(Work to be completed):
Using the records below, give again exactly the lines from the line that contains "[565,236,620,246] varieties ->" through the line that contains "[312,253,362,266] regards ->", both ends included, and only those.

(Supplied data):
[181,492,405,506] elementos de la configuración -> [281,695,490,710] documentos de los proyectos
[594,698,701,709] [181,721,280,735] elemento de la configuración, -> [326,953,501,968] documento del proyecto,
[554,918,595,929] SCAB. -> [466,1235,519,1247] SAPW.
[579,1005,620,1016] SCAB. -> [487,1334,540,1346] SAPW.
...
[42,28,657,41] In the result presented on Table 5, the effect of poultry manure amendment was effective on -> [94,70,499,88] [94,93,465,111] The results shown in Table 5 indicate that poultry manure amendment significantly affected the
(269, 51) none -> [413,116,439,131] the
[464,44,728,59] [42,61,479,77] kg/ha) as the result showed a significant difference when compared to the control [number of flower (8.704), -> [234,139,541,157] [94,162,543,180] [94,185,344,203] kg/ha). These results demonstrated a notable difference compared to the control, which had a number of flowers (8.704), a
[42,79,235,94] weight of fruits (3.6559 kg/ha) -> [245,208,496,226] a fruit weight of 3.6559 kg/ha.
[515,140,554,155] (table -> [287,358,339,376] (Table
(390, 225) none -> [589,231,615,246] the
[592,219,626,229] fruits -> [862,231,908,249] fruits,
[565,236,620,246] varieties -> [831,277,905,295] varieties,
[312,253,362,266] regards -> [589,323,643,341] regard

(Answer to this problem):
[565,236,620,246] varieties -> [831,277,905,295] varieties,
[312,253,362,266] regards -> [589,323,643,341] regard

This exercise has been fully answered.